* Texto
********

- A cesta de produtos de Páscoa caiu 5,73% em 2026, segundo levantamento do Ibre-FGV, ainda que inclua itens como bacalhau e alguns chocolates.
- Bombons e outros chocolates tiveram alta superior a 16% no mesmo período.
- Ovos de Páscoa subiram no último ano, mas a queda na cotação da matéria-prima não se refletiu nos preços ao consumidor.
- O bacalhau continua custando mais de R$ 200 em algumas práticas de compra.
- Economista Miguel Daoud alerta para a qualidade do chocolate, destacando riscos de mistura de cacau pouco elevada e casca fina para reduzir custos.
A cesta de produtos de Páscoa caiu 5,73% em 2026, segundo levantamento do Ibre-FGV. A redução, ainda que ampla, não chegou aos principais itens, como bombons e alguns chocolates, que registraram alta superior a 16%.
Apesar da queda geral, o preço de alguns itens permaneceu elevado. O ovo de Páscoa, impulsionado pela crise na produção de cacau nos últimos anos, segue com valor alto no mercado, conforme avaliação de especialistas.
O bacalhau, tradição da época, também manteve preços elevados, passando da casa dos R$ 200, segundo especialistas citados no estudo. A conjuntura mostra que a variação entre itens não acompanhou a queda observada na cesta como um todo.
Segundo o economista Miguel Daoud, a redução da cotação da matéria-prima não se refletiu nos preços ao consumidor. Ele aponta que o mercado tem registrado alta em certos itens, como bombons, mesmo com o recuo geral.
Para quem vai comprar, Daoud recomenda atenção à qualidade do chocolate. Ele cita que alguns ovos apresentam baixa proporção de cacau, o que pode comprometer a qualidade, mesmo com preço competitivo.

********

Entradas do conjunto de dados
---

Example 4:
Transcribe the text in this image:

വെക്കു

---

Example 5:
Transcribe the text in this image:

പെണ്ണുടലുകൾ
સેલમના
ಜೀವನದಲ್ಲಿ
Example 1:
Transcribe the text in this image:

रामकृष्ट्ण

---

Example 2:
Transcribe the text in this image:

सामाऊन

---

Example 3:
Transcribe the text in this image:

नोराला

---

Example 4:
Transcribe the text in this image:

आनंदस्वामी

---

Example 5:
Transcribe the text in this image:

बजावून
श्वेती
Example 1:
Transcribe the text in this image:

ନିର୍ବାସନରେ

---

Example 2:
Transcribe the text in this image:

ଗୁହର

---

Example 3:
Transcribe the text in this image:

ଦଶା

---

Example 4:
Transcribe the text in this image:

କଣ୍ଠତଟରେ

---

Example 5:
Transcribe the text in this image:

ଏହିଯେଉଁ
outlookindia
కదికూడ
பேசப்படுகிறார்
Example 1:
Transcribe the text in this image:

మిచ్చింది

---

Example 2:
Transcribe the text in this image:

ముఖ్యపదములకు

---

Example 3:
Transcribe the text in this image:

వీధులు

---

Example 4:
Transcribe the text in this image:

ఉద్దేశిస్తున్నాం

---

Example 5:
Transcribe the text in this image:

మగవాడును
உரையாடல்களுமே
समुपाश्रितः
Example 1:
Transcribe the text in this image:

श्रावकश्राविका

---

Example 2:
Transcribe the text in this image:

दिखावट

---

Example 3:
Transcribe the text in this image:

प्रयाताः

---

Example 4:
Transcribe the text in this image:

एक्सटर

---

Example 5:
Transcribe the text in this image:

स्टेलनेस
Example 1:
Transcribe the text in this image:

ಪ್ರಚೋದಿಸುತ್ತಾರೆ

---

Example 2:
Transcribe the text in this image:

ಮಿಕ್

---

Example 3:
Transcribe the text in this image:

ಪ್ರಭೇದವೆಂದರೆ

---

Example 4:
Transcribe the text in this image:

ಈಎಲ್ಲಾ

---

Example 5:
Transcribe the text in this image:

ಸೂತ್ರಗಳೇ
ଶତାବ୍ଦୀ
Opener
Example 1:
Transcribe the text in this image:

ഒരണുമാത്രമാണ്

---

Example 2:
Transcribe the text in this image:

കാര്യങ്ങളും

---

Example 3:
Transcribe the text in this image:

********

* Instruções das tarefas
(1) No texto sobre a cesta de Páscoa, qual instituição fez o levantamento que apontou a queda de 5,73%?
(2) Quais produtos de Páscoa vendidos ao consumidor o texto sobre a cesta de Páscoa cita pelo nome?

* Soluções das tarefas
(1) O Ibre-FGV.

(2) Bacalhau, bombons, chocolates e ovos de Páscoa.